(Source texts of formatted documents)
=== Section Start ===
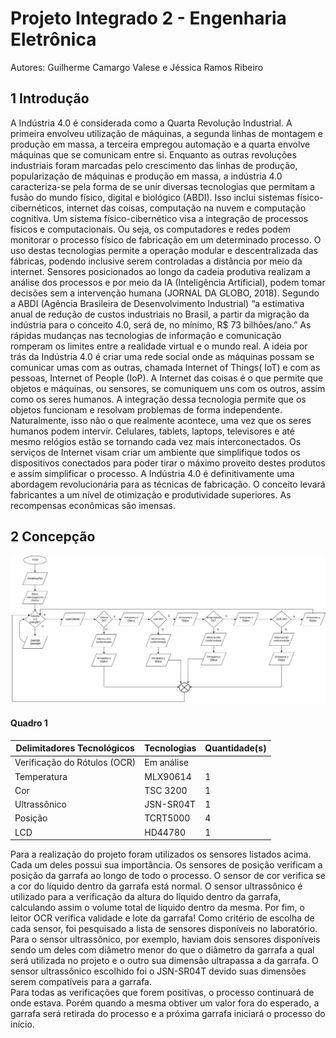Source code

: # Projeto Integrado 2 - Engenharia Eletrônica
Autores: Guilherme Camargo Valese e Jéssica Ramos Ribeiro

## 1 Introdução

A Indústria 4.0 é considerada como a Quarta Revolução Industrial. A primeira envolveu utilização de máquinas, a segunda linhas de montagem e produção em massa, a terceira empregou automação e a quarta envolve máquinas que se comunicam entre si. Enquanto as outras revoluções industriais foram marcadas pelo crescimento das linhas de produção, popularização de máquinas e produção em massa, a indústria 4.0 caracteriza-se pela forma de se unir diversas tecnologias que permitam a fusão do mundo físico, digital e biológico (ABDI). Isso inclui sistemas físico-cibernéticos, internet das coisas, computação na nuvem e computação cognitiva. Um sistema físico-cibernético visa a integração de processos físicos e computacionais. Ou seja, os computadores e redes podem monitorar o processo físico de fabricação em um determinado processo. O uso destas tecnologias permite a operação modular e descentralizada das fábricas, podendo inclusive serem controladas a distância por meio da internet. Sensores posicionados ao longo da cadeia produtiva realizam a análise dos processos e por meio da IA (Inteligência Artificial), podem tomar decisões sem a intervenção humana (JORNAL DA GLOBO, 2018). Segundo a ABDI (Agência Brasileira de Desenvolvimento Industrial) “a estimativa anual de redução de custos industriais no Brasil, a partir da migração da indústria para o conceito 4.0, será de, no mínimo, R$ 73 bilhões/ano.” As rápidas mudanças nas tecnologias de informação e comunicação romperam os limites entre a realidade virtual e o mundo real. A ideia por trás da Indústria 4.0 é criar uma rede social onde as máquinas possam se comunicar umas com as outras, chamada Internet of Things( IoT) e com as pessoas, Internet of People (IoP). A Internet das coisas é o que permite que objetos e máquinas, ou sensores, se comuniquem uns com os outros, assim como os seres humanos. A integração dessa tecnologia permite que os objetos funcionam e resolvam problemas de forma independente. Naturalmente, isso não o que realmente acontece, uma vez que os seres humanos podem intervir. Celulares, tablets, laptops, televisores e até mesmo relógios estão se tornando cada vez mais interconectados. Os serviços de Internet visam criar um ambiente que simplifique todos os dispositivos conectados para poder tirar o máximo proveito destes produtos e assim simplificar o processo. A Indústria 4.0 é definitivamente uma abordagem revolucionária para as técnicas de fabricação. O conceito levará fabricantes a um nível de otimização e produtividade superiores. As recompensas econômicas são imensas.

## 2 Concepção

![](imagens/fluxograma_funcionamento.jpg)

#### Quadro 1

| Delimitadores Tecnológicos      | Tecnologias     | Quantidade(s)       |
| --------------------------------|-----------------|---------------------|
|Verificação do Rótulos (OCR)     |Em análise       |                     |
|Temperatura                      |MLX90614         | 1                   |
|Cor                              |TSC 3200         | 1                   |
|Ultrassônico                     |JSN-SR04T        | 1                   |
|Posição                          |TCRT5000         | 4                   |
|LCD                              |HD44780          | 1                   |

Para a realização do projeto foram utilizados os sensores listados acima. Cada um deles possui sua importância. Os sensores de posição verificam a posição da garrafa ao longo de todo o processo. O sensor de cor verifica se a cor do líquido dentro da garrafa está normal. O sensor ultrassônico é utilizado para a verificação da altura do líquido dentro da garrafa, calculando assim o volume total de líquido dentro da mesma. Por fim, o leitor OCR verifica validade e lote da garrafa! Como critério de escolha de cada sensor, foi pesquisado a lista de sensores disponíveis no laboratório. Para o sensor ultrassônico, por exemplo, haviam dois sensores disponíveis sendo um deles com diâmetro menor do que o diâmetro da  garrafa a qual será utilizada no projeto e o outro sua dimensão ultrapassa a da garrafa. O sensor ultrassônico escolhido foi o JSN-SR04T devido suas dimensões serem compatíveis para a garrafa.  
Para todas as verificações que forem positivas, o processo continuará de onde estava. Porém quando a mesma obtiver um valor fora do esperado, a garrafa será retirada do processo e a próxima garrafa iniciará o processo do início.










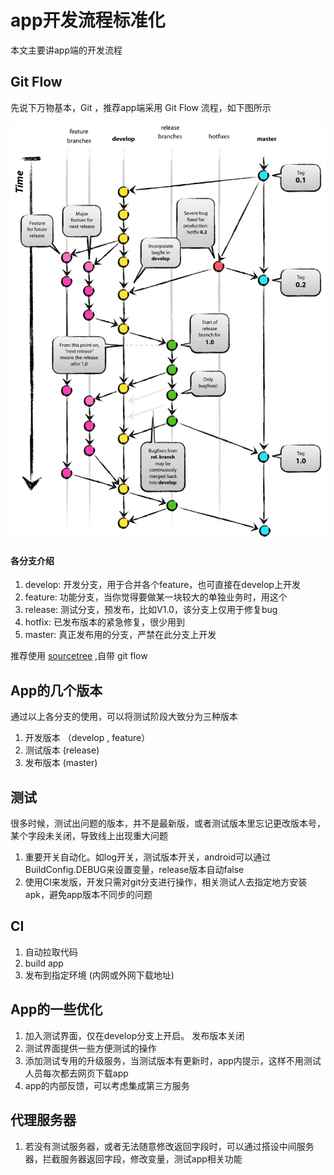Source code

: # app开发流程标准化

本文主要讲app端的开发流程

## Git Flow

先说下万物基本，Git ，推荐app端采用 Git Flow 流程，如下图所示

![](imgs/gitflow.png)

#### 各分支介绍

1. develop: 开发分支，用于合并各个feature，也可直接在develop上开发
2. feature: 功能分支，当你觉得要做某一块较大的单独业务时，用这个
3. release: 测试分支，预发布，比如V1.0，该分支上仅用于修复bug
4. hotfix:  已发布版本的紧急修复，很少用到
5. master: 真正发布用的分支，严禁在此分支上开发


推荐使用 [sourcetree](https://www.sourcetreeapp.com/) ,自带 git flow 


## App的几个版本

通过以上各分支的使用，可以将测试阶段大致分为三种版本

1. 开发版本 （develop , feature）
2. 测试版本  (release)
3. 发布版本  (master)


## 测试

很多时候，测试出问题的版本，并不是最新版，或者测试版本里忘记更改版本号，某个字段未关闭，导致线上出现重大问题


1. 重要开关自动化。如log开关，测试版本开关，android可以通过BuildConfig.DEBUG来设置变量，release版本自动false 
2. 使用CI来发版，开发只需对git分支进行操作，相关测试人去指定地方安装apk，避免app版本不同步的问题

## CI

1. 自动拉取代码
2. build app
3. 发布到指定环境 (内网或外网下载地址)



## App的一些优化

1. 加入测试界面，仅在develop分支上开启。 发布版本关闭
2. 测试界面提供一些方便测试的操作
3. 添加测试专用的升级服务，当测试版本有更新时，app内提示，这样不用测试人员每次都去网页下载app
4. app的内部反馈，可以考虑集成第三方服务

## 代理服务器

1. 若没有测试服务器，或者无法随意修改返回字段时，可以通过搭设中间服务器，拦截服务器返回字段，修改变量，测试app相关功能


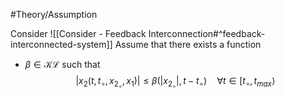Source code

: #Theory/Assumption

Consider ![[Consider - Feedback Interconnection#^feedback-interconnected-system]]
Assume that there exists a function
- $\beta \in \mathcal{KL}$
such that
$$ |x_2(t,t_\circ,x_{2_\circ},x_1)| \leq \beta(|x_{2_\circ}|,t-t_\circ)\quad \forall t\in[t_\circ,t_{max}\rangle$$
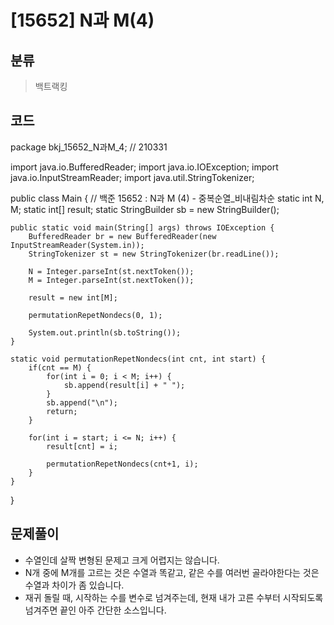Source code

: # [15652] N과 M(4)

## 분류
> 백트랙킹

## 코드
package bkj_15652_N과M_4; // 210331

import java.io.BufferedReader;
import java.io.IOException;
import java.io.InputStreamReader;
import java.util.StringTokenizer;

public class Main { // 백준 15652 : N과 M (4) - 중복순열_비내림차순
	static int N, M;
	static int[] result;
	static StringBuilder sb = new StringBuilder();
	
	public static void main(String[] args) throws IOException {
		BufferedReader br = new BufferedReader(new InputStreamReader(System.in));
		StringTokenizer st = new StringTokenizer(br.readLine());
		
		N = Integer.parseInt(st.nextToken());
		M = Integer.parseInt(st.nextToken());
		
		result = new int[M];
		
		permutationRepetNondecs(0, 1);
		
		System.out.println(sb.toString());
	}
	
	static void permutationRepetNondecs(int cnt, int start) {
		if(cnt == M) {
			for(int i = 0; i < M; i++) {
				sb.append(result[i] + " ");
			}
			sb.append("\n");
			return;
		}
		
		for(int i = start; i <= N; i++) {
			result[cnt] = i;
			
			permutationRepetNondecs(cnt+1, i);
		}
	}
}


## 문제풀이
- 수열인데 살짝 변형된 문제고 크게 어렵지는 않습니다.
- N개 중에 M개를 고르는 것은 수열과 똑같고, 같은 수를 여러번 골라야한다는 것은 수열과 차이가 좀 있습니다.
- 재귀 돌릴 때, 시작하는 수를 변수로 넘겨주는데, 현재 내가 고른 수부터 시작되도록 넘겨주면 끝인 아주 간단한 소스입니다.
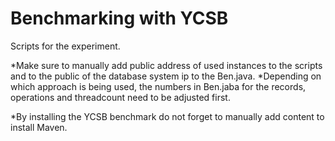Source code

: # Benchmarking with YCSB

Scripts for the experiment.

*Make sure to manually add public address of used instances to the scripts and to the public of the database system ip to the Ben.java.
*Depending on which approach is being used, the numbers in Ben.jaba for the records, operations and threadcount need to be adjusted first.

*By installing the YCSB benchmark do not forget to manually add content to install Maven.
=== Section End ===
#### [ACTIVITY]
Gather every line in the source texts of formatted documents above that contains the string "master". Case counts.

#### [EXERCISE RESULT]
5. master: 真正发布用的分支，严禁在此分支上开发
3. 发布版本  (master)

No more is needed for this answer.